6. Aux termes de l'article 41 du décret susvisé du 30 décembre 1993 relatif aux déclarations de nationalité, aux décisions de naturalisation, de réintégration, de perte, de déchéance et de retrait de la nationalité française : " Le demandeur se présente en personne devant un agent désigné nominativement par l'autorité administrative chargée de recevoir la demande et justifie de son identité par la production de l'original de son document officiel d'identité mentionné au 1° bis de l'article 37-1. Il produit également lors de cet entretien les originaux des pièces nécessaires à l'examen de sa demande. En l'absence de comparution personnelle à l'entretien sans motif légitime, l'autorité compétente peut classer sans suite sa demande sans qu'il soit besoin de fixer une nouvelle date d'entretien. (...) ".
7. Pour contester le classement sans suite de sa demande sur le fondement de cette disposition, Mme B... soutient qu'elle n'a jamais reçu la convocation à l'entretien du 2 mars 2023. A cet égard, le préfet des Bouches-du-Rhône produit une convocation intitulée " mise en demeure " et convoquant l'intéressée à un entretien le 2 mars 2023 à 9 h 40. Le préfet des Bouches-du-Rhône justifie de la notification régulière de la convocation par la production de l'avis de réception postal, qui porte la mention " pli avisé et non réclamé ", laissant présumer que, conformément à la réglementation postale, un avis de passage a été déposé dans la boîte aux lettres de Mme B... le 1er mars 2023, sans que cette dernière ne vienne retirer le pli au bureau de poste. Si cette lettre est datée du 14 décembre 2022 alors que l'avis de passage a été déposé dans la boîte aux lettres de Mme B... le 1er mars 2023, soit la veille de la date prévue pour l'entretien, le préfet fait valoir, sans être sérieusement contesté, que le pli contenait bien cette convocation.
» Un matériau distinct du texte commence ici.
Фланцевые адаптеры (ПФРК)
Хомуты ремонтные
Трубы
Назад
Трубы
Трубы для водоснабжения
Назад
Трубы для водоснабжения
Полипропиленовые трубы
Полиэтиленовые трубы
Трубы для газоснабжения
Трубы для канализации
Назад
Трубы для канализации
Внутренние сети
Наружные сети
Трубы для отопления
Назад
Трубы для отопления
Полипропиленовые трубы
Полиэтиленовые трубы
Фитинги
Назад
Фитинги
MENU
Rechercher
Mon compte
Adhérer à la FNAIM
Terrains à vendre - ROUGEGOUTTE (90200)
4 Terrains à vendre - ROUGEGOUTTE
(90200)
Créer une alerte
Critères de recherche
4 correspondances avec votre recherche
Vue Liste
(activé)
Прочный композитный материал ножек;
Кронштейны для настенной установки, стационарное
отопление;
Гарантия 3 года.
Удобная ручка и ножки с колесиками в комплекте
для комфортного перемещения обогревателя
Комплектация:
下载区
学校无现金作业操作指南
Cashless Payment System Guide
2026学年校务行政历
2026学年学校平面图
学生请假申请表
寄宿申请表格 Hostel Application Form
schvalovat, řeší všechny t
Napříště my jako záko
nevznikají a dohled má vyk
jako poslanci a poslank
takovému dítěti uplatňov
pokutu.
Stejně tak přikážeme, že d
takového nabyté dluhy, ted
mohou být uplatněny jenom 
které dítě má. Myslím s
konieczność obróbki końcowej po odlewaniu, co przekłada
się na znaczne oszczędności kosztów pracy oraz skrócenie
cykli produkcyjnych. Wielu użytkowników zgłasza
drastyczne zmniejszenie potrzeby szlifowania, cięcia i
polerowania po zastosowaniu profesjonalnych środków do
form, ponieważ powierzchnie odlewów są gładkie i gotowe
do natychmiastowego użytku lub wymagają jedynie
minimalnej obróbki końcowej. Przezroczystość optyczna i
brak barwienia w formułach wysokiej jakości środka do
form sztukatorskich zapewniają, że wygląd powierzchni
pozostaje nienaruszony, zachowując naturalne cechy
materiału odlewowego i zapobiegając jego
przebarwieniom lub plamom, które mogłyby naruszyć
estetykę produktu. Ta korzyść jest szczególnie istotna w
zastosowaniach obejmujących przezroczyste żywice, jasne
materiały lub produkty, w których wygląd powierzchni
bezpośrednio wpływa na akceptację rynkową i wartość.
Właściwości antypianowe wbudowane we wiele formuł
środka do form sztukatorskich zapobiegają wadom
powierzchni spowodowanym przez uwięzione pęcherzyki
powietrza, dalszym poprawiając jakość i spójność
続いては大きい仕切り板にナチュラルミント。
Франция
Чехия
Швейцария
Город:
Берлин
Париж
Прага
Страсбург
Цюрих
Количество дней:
8. La convocation à l'entretien ayant été régulièrement notifiée à Mme B..., le préfet pouvait, en l'absence de comparution personnelle de cette dernière, procéder au classement sans suite de sa demande sans qu'il soit besoin de fixer une nouvelle date d'entretien.
9. Il résulte de ce qui précède que Mme B... n'est pas fondée à soutenir que les décisions préfectorales du 29 mars 2023 et du 6 juin 2023 sont illégales. Ses demandes d'annulation doivent donc être rejetées, ainsi que, par voie de conséquence, sa demande d'injonction.
D É C I D E :
Article 1er : L'ordonnance n° 2308617 du 19 septembre 2023 du président de la 10ème chambre du tribunal administratif de Marseille est annulée.
Article 2 : La demande présentée par Mme B... est rejetée.
Article 3 : Le présent arrêt sera notifié à Mme A... B..., au ministre de l'intérieur et des outre-mer et à Me Bruschi.
Copie en sera adressée au préfet des Bouches-du-Rhône.
Délibéré après l'audience du 18 mars 2024, où siégeaient :
- M. Renaud Thielé, président assesseur, présidant la formation de jugement en application de l'article R. 222-26 du code de justice administrative,
- Mme Isabelle Gougot, première conseillère,
- Mme Isabelle Ruiz, première conseillère.
Rendu public par mise à disposition au greffe, le 2 avril 2024.